Onishi’s Permeating Landscape show is premised on making the invisible visible—whether by inflating semitransparent polyurethane sacking or by suspending a suggestive wiry mesh. Rather than perpetuating the touchstones of Western sculpture, such as weight and volume, Onishi’s work engages an emptiness that’s anything but empty.

Instead of monumental figurative bronzes by Rodin or Picasso that conceal a hollow core, Onishi inverts the protocol, beginning with a disguised emptiness and materializing the form. Attention to invisibility, and to related terms of emptiness and absence, points toward the cultural influence of Buddhist and Shinto religions. Westerners don’t often get the Oneness of all things—we’re too focused on individual parts—let alone how negative space is really very full.
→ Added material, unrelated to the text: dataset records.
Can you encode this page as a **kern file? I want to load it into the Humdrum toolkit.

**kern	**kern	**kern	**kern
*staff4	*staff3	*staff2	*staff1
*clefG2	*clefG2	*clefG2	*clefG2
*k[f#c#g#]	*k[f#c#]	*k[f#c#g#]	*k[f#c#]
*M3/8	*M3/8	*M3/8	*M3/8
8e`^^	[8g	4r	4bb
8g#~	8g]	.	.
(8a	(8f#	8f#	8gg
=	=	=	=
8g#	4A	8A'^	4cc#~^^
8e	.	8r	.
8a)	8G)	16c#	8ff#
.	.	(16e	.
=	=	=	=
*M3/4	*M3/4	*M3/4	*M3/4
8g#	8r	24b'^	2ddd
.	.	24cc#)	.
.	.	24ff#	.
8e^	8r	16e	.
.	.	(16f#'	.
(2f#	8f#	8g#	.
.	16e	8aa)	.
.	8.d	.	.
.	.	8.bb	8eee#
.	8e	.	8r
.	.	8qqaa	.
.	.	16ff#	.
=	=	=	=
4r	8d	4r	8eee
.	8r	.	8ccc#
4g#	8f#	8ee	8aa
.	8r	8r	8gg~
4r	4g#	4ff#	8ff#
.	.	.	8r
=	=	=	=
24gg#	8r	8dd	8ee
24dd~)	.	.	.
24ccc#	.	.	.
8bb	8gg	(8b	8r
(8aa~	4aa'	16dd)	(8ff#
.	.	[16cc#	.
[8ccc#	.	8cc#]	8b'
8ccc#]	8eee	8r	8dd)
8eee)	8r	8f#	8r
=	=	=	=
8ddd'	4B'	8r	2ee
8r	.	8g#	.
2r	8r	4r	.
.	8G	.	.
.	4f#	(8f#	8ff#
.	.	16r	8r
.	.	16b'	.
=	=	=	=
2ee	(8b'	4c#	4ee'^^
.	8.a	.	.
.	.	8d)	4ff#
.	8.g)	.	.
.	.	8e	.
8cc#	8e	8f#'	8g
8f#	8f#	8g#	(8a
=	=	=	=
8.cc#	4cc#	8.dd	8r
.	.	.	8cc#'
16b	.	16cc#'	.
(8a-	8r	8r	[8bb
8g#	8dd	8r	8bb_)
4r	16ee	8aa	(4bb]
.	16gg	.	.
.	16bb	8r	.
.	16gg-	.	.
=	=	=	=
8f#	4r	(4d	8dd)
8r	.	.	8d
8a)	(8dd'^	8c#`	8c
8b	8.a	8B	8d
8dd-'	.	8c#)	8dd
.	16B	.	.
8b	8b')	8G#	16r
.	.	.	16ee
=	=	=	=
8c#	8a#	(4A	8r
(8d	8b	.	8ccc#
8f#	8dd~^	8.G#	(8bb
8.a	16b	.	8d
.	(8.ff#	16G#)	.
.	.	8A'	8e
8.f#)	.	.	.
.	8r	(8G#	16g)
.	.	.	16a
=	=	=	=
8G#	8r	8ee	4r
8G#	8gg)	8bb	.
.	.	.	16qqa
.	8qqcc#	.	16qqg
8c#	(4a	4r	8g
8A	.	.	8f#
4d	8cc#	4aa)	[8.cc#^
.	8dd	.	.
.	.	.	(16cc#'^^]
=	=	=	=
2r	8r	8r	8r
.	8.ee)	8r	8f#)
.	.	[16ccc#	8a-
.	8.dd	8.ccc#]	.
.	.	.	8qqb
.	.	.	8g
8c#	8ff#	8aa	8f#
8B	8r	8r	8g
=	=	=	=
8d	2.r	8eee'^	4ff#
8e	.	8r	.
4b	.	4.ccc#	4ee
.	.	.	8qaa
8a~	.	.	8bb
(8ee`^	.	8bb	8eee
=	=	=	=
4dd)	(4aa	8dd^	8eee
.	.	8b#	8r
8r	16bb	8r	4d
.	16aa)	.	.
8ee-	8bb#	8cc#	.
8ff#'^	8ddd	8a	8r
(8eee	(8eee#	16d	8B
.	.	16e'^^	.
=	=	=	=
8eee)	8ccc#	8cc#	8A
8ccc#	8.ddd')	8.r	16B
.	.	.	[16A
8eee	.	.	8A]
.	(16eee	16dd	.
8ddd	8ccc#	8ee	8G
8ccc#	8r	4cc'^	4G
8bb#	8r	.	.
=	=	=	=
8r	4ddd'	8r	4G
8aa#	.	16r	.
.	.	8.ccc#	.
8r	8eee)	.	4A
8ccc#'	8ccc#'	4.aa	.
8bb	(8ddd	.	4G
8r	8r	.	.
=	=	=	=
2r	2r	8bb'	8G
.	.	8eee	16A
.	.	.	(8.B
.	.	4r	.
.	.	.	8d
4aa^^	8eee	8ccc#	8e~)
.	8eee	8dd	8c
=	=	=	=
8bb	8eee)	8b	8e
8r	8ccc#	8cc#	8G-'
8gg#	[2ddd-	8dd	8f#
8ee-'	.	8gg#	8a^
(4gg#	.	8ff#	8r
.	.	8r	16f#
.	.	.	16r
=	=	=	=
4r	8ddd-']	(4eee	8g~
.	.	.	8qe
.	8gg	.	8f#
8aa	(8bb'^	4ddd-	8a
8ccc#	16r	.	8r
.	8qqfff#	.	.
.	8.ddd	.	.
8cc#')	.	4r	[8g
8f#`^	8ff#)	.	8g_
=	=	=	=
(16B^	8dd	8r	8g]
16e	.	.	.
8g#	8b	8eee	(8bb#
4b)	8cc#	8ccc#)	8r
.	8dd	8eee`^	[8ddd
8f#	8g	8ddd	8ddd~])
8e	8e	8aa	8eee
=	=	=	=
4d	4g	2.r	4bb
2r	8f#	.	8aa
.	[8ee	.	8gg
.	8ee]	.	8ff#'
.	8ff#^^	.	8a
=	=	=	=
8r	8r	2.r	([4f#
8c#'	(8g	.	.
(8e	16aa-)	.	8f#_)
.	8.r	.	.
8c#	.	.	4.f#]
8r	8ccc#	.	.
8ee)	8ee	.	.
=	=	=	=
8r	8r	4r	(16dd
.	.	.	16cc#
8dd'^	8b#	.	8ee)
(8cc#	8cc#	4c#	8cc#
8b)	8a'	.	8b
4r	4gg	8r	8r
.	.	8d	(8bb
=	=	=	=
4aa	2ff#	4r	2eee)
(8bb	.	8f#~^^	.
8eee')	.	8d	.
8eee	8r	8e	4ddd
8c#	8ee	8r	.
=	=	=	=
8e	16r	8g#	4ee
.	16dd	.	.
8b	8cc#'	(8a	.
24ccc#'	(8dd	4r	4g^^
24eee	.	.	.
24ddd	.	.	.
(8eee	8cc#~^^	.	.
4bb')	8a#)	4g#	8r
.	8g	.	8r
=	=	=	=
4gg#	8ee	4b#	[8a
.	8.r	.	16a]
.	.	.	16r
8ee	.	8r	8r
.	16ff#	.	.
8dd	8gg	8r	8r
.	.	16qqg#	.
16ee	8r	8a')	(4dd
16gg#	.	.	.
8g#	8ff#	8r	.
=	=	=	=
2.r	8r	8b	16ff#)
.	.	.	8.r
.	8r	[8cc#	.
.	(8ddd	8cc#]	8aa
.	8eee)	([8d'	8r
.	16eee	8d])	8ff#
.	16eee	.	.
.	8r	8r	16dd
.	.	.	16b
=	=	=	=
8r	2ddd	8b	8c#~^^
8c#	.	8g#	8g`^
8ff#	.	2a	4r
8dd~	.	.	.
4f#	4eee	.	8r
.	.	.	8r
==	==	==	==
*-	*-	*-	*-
The 36 graphic works in the show extend Onishi’s spectral concerns to 2D media. The monochromatic “Plates of Pressures” (2019) is a tour de force of pattern and texture, in which Onishi wields a glue gun like a paintbrush, stroking metallic powder to reveal a palimpsest of snail trails or a whirling silicon vortex. In “Darkness Thing” and “Grind and Roll” (2015), Onishi moves a steel frame from foreground to background, grinding it in a long exposure so that the sparks become a fiery portal of infinite reckoning surrounded by eerie fluorescent vegetation. The earlier polychromic series, “Drawing” (2007), is less successful, veering away from an uncanny intuition for materials toward the pleasant pursuits of Japanese Pop, the bright pastel colors siphoning away oomph.

Onishi is at his best when he cues what isn’t there. When it comes to manifesting invisibility, he’s a master.